If any sensitive personal data is involved, we will only share that information where the law allows it and, where required, we will obtain your explicit consent before sharing that information.
Sharing your personal data with service partners, product providers or other third parties for service delivery does not give them permission to market to you just because they have received your information for that purpose. Any marketing use of your information must be separately lawful.
We may record and/or transcribe telephone calls, video meetings and other communications, and we may use artificial intelligence (AI) tools to help with note-taking, transcription, quality checks, file review, fraud and risk monitoring, information security, training and operational efficiency.
Where we use these tools, they are there to support our people and processes. We do not normally make decisions about you using fully automated means where there is no human involvement and the decision has a legal or similarly significant effect on you. If that changes, we will tell you and explain what it means for you.
We do not routinely expect your personal data to be transferred outside the UK. If that becomes necessary, we will only do so where appropriate safeguards are in place and we will provide further information where required.
We keep personal data for as long as necessary to provide services, manage our relationship with you, meet legal and regulatory record-keeping requirements, support complaint handling, defend legal claims, prevent fraud and financial crime, meet insurer expectations, and protect our legitimate business interests.
How long we keep information may vary depending on the type of service, the product involved, the nature of the record, legal and regulatory requirements, limitation periods, complaint and legal risk, and insurer or business requirements.

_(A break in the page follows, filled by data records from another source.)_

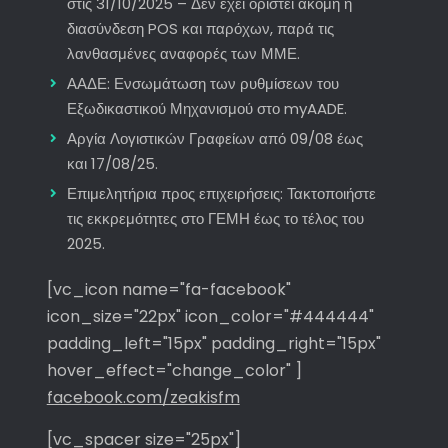
στις 31/10/2025 – Δεν έχει οριστεί ακόμη η
διασύνδεση POS και παρόχων, παρά τις
λανθασμένες αναφορές των ΜΜΕ.
ΑΑΔΕ: Ενσωμάτωση των ρυθμίσεων του
Εξωδικαστικού Μηχανισμού στο myAADE.
Αργία Λογιστικών Γραφείων από 09/08 έως
και 17/08/25.
Επιμελητήρια προς επιχειρήσεις: Τακτοποιήστε
τις εκκρεμότητες στο ΓΕΜΗ έως το τέλος του
2025.
[vc_icon name="fa-facebook"
icon_size="22px" icon_color="#444444"
padding_left="15px" padding_right="15px"
hover_effect="change_color" ]
facebook.com/zeakisfm
[vc_spacer size="25px"]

You have rights over your personal data. In the right circumstances, you can ask us for access to your personal data, ask us to correct inaccurate information, ask us to erase information, ask us to restrict or stop certain processing, object to certain processing, and ask us to provide a portable copy of certain information.

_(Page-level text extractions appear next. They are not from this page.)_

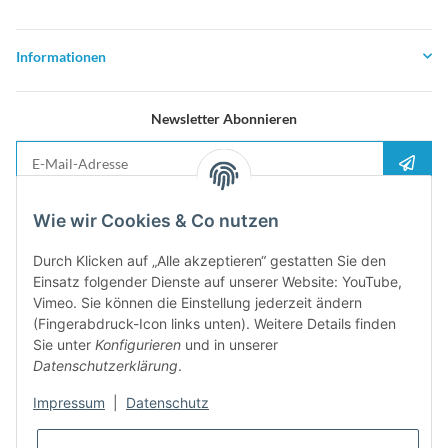
Informationen
Newsletter Abonnieren
E-Mail-Adresse
Anme
Bitte senden Sie mir entsprechend Ihrer
Datenschutzerklärung
regelmäßig und
Wie wir Cookies & Co nutzen
jederzeit widerruflich Informationen zu Ihrem Produktsortiment per E-Mail zu.
Durch Klicken auf „Alle akzeptieren“ gestatten Sie den
5%
Einsatz folgender Dienste auf unserer Website: YouTube,
Newsletter abonieren und
Rabatt-Guschein erhalten. Für Ihren
Vimeo. Sie können die Einstellung jederzeit ändern
nächsten Einkauf. Den Gutschein erhalten Sie per Email nach der
(Fingerabdruck-Icon links unten). Weitere Details finden
erfolgreichen Bestätigung Ihrer Email-Adresse
Sie unter
Konfigurieren
und in unserer
Datenschutzerklärung
.
Impressum
|
Datenschutz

Where we rely on consent, you can withdraw that consent at any time. This will not affect any use of your personal data that took place lawfully before you withdrew consent.
You also have the right to complain to the Information Commissioner if you are unhappy with how we have handled your personal data.

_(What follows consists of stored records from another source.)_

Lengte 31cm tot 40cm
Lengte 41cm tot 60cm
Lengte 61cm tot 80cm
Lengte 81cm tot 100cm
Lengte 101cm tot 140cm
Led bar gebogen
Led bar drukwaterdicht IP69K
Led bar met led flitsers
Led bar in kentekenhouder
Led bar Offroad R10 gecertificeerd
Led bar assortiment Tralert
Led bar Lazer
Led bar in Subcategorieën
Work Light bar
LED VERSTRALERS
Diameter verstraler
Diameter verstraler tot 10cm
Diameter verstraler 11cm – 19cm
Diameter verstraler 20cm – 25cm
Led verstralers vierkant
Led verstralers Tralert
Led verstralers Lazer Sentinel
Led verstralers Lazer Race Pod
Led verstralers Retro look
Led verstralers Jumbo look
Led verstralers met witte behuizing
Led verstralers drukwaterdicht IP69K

We may contact you about products or services offered by the companies listed in this notice where this is permitted by law and relevant to your relationship with us. For marketing by email, text or similar electronic messages to individuals, the Privacy and Electronic Communications Regulations 2003 generally require prior consent unless a limited exception applies. You can opt out of marketing at any time.
Our websites may use cookies and similar technologies. Where required by law, we will give clear information about what those cookies do and ask for consent for non-essential cookies and similar technologies. Under the Privacy and Electronic Communications Regulations 2003, consent is generally needed before storing or accessing information on a user’s device, unless a limited exemption applies.
Each website should also have its own cookie notice or cookie settings tool.
Please take care when sending us personal or financial information and use secure methods where possible.
If you have any questions about this privacy notice, about how your personal data is used, or if you want to exercise any of your data protection rights, please contact our Compliance Team:
You can also write to the relevant company’s registered office shown in the appendix to this notice. If you think your personal data has been lost, disclosed to the wrong person or used improperly, please tell us as soon as possible.
We keep this privacy notice under regular review and may update it from time to time. The current version will be available on the relevant website.